Location
- Country: Canada
- Province: British Columbia
- District: Cassiar Land District

Physical characteristics
- Source: Level Mountain Range
- • location: Level Mountain
- • coordinates: 58°18′20″N 131°24′41″W﻿ / ﻿58.30556°N 131.41139°W
- • elevation: 1,578 m (5,177 ft)
- Mouth: Tahltan River
- • coordinates: 58°7′15″N 131°18′2″W﻿ / ﻿58.12083°N 131.30056°W
- • elevation: 502 m (1,647 ft)
- Length: 28 km (17 mi)
- Basin size: 98.5 km^{2} (38.0 sq mi),
- • average: 1.17 m^{3}/s (41 cu ft/s)

Basin features
- Topo maps: NTS 104J6 Beatty Creek NTS 104J3 Tahltan River

= Bear Creek (Tahltan River tributary) =

Bear Creek is a tributary of the Tahltan River in northwest part of the province of British Columbia, Canada. It flows generally south through the Nahlin Plateau about 28 km to join the Tahltan River just downstream from the Tahltan and Little Tahltan River confluence.

Bear Creek's watershed covers 98.5 km2, and its mean annual discharge is an estimated 1.17 m3/s. The mouth of the Bear Creek is located about 25 km north of Telegraph Creek, British Columbia, about 115 km east of Juneau, Alaska, and about 222 km southeast of Whitehorse, Yukon.
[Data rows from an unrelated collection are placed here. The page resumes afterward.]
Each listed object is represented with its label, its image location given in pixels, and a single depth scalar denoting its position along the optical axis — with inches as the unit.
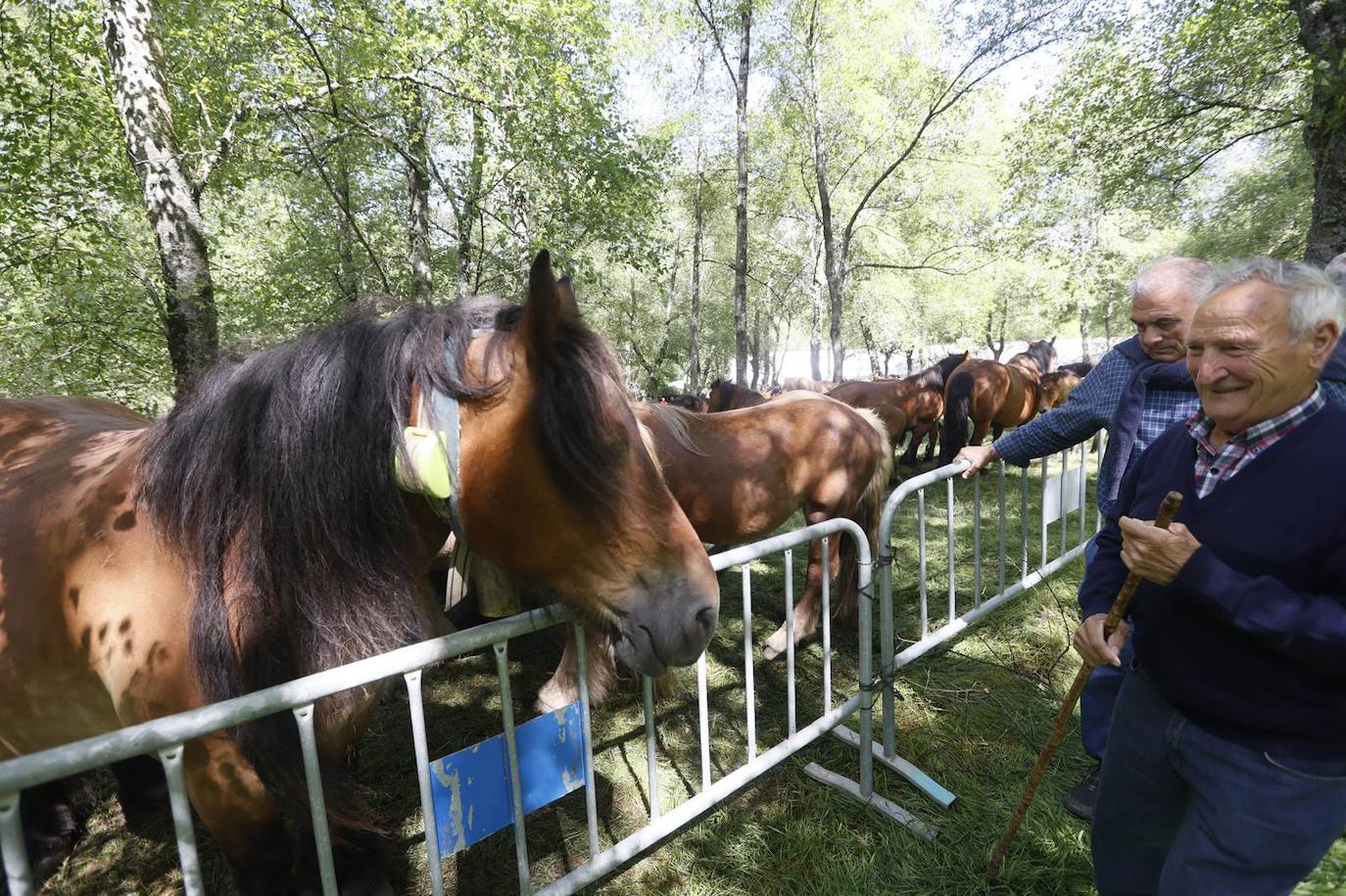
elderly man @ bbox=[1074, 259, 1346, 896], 46.8
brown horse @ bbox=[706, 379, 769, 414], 372.8
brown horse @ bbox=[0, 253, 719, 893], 51.4
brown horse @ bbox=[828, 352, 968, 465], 429.1
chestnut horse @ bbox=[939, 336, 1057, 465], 405.4
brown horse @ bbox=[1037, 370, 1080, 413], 494.4
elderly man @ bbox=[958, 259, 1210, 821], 89.4
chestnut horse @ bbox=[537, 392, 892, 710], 159.5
Bear Creek's watershed's land cover is classified as 35.9% shrubland, 19.1% conifer forest, 16.5% herbaceous, 13.9% mixed forest, 13.3% barren, and small amounts of other cover.

Bear Creek is in the traditional territory of the Tahltan people.

==Geography==
Bear Creek originates on the south flank of the massive Level Mountain shield volcano, about 15 km south of Meszah Peak, the highest peak of the Level Mountain Range, a cluster of bare peaks on the summit of Level Mountain. The creek flows south through Level Mountain's high and relatively barren lava plateau. After about 17 km Bear Creek enters a steep canyon carved into the escarpment on Level Mountain's southern edge. Shortly after this the creek is joined by several significant but unnamed tributaries that also flow south from Level Mountain's high lava plateau. These tributaries have also carved steep gorges into Level Mountain's southern escarpment. Below the escarpment the landscape is dominated by coniferous forests. Bear Creek continues south, collecting several more unnamed tributaries, until it reaches the Tahltan River about a kilometre east of the Little Tahltan confluence and the Indian reserve of "Tahltan Forks 5" of the Tahltan First Nation.